BetterMan also names a hard truth we often avoid. Not all dads are the same. Some are absent or disengaged. Some are sincere but unaware of what their children actually need. And some, what they call smart dads, choose intentionality. They pursue understanding. They develop a plan. They invite accountability. They humble themselves before God and others. The difference between these men is not desire.

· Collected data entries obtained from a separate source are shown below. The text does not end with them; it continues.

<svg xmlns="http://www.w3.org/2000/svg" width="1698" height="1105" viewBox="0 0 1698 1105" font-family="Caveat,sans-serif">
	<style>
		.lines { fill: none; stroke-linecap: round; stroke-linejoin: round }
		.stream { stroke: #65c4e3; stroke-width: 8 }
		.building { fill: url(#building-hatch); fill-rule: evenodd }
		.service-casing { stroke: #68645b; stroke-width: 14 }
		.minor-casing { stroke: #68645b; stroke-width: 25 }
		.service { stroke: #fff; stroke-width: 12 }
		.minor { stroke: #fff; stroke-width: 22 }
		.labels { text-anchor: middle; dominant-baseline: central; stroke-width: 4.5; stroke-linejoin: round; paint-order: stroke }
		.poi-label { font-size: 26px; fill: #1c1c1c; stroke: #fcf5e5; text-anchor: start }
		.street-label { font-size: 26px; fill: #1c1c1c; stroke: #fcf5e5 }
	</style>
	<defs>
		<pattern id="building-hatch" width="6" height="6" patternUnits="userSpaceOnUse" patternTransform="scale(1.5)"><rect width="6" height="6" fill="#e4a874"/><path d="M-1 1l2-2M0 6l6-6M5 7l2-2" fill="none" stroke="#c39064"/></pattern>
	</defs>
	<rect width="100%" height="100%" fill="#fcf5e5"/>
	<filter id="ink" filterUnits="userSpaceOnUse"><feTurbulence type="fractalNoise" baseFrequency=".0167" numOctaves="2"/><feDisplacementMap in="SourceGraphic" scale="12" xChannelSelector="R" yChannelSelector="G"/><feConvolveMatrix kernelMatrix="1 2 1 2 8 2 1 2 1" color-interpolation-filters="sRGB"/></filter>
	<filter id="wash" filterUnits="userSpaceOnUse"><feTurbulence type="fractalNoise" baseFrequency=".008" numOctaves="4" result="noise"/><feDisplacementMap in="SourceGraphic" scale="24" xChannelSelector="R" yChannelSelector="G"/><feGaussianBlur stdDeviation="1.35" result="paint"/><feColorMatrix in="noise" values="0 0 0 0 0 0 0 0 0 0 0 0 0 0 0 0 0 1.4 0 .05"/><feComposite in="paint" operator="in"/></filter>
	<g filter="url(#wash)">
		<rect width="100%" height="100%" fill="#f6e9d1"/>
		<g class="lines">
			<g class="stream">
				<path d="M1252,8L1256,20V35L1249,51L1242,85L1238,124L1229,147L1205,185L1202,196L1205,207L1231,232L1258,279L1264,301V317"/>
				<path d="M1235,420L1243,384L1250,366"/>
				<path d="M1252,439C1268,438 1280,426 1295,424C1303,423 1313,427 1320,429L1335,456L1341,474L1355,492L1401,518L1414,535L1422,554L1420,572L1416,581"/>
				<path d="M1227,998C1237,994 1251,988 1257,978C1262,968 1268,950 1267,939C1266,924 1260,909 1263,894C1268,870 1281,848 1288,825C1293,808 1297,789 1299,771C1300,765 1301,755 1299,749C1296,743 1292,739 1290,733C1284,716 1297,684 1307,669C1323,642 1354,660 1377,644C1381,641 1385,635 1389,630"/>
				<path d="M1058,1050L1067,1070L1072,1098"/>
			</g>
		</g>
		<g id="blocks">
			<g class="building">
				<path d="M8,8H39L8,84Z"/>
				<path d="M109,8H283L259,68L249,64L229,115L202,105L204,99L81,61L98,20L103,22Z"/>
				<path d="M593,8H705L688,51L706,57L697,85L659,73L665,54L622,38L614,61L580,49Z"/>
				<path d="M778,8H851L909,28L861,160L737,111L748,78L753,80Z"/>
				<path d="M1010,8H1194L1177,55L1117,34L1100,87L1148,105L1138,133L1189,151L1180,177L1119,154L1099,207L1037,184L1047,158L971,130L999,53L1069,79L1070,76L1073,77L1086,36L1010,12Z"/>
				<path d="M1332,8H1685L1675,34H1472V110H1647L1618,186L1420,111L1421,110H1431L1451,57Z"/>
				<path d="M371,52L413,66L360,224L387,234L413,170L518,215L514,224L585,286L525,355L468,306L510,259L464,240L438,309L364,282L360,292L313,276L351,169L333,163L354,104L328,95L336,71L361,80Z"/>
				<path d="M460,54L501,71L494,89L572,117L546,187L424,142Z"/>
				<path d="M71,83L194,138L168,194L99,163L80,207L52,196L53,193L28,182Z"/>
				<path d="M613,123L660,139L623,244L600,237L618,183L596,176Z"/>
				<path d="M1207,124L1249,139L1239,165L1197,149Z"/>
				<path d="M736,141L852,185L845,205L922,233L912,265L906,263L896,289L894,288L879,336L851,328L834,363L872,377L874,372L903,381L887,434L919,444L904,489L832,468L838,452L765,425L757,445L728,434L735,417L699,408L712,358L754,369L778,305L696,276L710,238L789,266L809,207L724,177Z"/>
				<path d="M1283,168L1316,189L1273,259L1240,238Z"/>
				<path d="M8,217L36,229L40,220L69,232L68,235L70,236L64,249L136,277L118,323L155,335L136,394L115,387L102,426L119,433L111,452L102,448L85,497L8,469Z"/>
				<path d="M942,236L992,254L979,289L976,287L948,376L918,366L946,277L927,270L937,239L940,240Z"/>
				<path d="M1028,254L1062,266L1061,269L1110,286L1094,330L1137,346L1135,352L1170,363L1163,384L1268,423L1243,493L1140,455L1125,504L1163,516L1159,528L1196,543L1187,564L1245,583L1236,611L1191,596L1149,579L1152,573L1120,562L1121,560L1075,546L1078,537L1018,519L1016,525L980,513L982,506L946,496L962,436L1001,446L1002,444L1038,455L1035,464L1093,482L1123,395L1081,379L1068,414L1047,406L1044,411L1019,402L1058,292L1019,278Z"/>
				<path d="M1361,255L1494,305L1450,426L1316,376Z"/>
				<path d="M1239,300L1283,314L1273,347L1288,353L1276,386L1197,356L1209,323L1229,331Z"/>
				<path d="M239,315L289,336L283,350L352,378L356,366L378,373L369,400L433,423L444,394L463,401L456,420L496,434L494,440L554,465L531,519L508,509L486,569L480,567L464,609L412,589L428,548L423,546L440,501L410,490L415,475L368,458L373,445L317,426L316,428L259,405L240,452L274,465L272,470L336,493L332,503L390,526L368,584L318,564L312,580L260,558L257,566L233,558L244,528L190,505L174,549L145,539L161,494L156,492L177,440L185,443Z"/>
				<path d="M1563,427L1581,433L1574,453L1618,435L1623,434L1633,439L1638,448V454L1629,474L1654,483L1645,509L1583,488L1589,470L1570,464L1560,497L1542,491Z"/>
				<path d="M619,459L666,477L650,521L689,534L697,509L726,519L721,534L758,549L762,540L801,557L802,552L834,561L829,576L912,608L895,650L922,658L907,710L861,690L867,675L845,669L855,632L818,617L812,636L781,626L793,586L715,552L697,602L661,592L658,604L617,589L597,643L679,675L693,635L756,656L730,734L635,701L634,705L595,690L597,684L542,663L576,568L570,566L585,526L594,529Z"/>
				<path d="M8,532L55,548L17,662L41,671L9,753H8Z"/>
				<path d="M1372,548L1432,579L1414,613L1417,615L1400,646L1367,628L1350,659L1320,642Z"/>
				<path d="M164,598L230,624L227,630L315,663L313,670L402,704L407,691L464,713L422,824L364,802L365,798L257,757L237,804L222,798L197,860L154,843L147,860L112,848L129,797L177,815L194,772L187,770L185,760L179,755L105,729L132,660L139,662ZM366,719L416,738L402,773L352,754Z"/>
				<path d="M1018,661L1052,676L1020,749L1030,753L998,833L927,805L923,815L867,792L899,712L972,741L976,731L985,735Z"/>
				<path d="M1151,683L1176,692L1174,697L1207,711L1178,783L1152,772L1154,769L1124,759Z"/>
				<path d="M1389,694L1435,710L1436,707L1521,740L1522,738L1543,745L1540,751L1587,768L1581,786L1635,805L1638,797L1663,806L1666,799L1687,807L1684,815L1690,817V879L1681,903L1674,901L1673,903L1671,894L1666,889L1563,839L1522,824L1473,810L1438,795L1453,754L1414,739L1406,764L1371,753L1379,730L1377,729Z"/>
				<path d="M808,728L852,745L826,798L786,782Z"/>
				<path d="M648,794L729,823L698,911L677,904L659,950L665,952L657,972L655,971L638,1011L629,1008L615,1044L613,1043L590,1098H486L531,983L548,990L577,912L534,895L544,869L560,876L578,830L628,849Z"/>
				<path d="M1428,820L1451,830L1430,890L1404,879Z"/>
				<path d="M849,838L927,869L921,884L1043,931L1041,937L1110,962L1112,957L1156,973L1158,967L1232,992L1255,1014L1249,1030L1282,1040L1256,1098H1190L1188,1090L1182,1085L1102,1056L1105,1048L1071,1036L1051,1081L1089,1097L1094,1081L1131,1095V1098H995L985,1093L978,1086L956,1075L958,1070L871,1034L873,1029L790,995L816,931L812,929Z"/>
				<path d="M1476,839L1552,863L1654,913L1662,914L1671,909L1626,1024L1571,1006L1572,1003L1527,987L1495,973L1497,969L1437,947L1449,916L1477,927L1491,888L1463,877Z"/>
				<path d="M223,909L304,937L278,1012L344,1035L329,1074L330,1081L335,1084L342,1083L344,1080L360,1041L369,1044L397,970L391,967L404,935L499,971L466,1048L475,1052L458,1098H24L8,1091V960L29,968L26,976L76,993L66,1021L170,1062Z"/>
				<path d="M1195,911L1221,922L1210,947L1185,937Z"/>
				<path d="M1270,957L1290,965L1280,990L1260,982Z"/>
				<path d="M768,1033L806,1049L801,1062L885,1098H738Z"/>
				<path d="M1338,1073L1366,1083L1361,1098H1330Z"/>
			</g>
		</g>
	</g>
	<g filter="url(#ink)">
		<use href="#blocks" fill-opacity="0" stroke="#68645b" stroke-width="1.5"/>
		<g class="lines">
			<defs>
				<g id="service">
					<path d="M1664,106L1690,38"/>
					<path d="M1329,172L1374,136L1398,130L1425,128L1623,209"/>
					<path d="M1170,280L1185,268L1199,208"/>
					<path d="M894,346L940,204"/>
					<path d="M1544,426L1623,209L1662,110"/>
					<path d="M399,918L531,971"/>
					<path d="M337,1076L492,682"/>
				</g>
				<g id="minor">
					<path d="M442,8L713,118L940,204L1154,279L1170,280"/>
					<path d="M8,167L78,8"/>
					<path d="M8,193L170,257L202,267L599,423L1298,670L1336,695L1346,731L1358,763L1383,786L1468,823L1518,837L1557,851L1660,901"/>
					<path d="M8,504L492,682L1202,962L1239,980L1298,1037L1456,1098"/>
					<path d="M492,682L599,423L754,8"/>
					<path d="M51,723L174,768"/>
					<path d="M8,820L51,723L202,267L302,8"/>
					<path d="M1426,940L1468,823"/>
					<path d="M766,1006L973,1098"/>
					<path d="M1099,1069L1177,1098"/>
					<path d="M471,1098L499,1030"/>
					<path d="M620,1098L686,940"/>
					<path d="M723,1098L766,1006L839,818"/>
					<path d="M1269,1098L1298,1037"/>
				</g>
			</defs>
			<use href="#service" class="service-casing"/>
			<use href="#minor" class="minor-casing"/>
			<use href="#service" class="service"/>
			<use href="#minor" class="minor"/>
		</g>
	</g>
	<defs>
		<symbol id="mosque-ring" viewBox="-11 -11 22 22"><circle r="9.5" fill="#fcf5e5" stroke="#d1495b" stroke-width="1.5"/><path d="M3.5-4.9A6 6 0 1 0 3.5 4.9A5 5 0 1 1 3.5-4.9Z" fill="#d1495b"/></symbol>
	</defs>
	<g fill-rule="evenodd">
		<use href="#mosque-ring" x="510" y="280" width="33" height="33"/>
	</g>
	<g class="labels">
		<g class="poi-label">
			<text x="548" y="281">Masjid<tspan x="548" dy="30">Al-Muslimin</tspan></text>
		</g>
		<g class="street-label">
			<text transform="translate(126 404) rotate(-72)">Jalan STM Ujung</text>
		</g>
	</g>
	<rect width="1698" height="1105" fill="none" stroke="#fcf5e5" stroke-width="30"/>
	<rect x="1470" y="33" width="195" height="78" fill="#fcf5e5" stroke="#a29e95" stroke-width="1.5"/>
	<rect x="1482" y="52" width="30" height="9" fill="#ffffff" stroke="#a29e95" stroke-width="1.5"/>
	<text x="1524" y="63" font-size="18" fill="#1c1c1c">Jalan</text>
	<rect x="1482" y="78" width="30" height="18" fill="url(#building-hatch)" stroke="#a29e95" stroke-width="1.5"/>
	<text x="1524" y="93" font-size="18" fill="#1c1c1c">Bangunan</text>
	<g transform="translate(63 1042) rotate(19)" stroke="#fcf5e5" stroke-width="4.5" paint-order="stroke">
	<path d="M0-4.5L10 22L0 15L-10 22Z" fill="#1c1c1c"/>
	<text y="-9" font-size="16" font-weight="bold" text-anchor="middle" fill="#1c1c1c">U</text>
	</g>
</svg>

It is direction.

Much of my work has circled this same reality from different angles, legacy, formation, faithfulness, generational transfer. This year simply brought it into sharper focus. The issue beneath so many of our cultural fractures is not masculinity itself, but the absence of formed, present, God-submitted fathers.

And this is where I want to go next, because fatherhood does not exist in a vacuum. It produces fruit. It leaves wounds. It shapes homes, churches, and eventually nations. If we are willing to be honest about what this year revealed, then we must also be willing to examine the kinds of fathers, and sons, we are becoming.

From the group of men I have discipled this year, I have seen something I was not prepared for. Jaw-dropping evidence of father wounds. In the majority. Some bearing deep scars from what they never received. Others now realizing, often painfully, that they have passed wounds on themselves.

There were moments where it felt like I needed to stand on a table and shout, “Are we all seeing this?” Because once you see it, you cannot unsee it. The patterns repeat. The language overlaps.